What do you mean by "not updated so often" ? Do you have a value ?

Thermal pressure is updated at the same rate as other PELT values of
an idle CPU. Why is it a problem there ?

> + */
> + if (!idle_cpu(cpu))
> + _cpu_cap = cpu_cap - thermal_load_avg(cpu_rq(cpu));
> +
> /*
> * Busy time computation: utilization clamping is not
> * required since the ratio (sum_util / cpu_capacity)

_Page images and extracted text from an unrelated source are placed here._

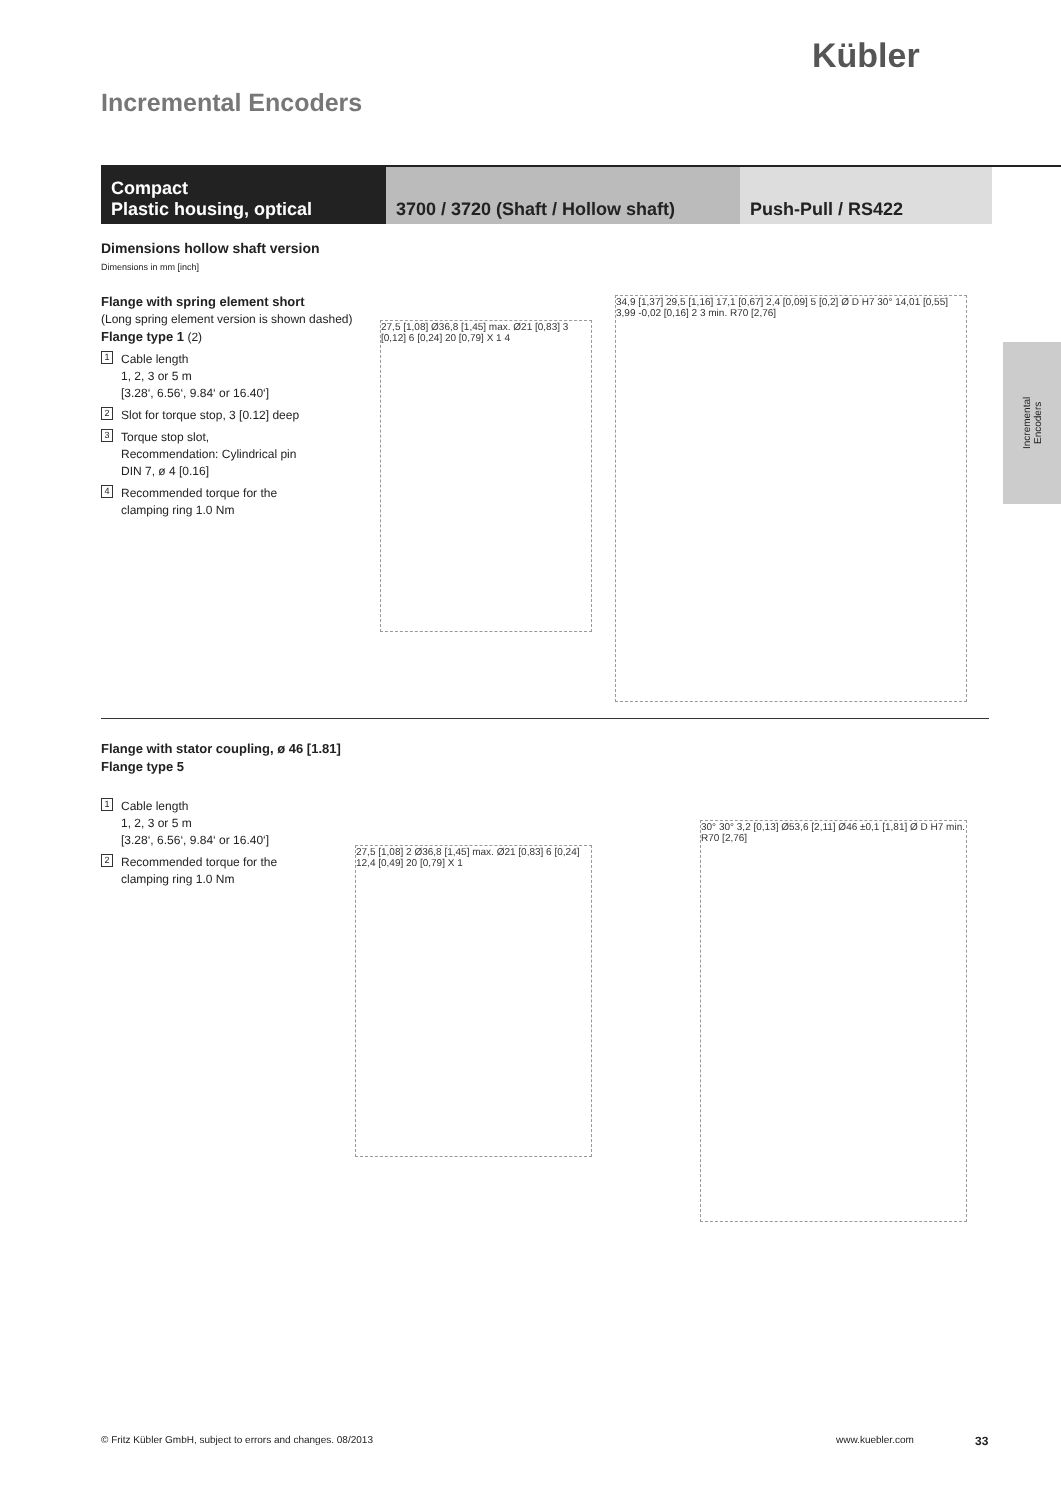Kübler
Incremental Encoders
Compact
Plastic housing, optical
3700 / 3720 (Shaft / Hollow shaft)
Push-Pull / RS422
Incremental
Encoders
Dimensions hollow shaft version
Dimensions in mm [inch]
Flange with spring element short
(Long spring element version is shown dashed)
Flange type 1 (2)
1 Cable length
1, 2, 3 or 5 m
[3.28‘, 6.56‘, 9.84‘ or 16.40‘]
2 Slot for torque stop, 3 [0.12] deep
3 Torque stop slot,
Recommendation: Cylindrical pin
DIN 7, ø 4 [0.16]
4 Recommended torque for the
clamping ring 1.0 Nm
27,5 [1,08] Ø36,8 [1,45] max. Ø21 [0,83] 3 [0,12] 6 [0,24] 20 [0,79] X 1 4
34,9 [1,37] 29,5 [1,16] 17,1 [0,67] 2,4 [0,09] 5 [0,2] Ø D H7 30° 14,01 [0,55] 3,99 -0,02 [0,16] 2 3 min. R70 [2,76]
Flange with stator coupling, ø 46 [1.81]
Flange type 5
1 Cable length
1, 2, 3 or 5 m
[3.28‘, 6.56‘, 9.84‘ or 16.40‘]
2 Recommended torque for the
clamping ring 1.0 Nm
27,5 [1,08] 2 Ø36,8 [1,45] max. Ø21 [0,83] 6 [0,24] 12,4 [0,49] 20 [0,79] X 1
30° 30° 3,2 [0,13] Ø53,6 [2,11] Ø46 ±0,1 [1,81] Ø D H7 min. R70 [2,76]
© Fritz Kübler GmbH, subject to errors and changes. 08/2013
www.kuebler.com 33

> * is already enough to scale the EM reported power
> * consumption at the (eventually clamped) cpu_capacity.
> */
> - sum_util += effective_cpu_util(cpu, util_running, cpu_cap,
> - ENERGY_UTIL, NULL);
> + cpu_util = effective_cpu_util(cpu, util_running, cpu_cap,
> + ENERGY_UTIL, NULL);
> +
> + sum_util += min(cpu_util, _cpu_cap);
>
> /*
> * Performance domain frequency: utilization clamping
> @@ -6576,7 +6587,7 @@ compute_energy(struct task_struct *p, int dst_cpu, struct perf_domain *pd)
> */
> cpu_util = effective_cpu_util(cpu, util_freq, cpu_cap,
> FREQUENCY_UTIL, tsk);
> - max_util = max(max_util, cpu_util);
> + max_util = max(max_util, min(cpu_util, _cpu_cap));
> }
>
> return em_cpu_energy(pd->em_pd, max_util, sum_util);
> --
> 2.17.1
>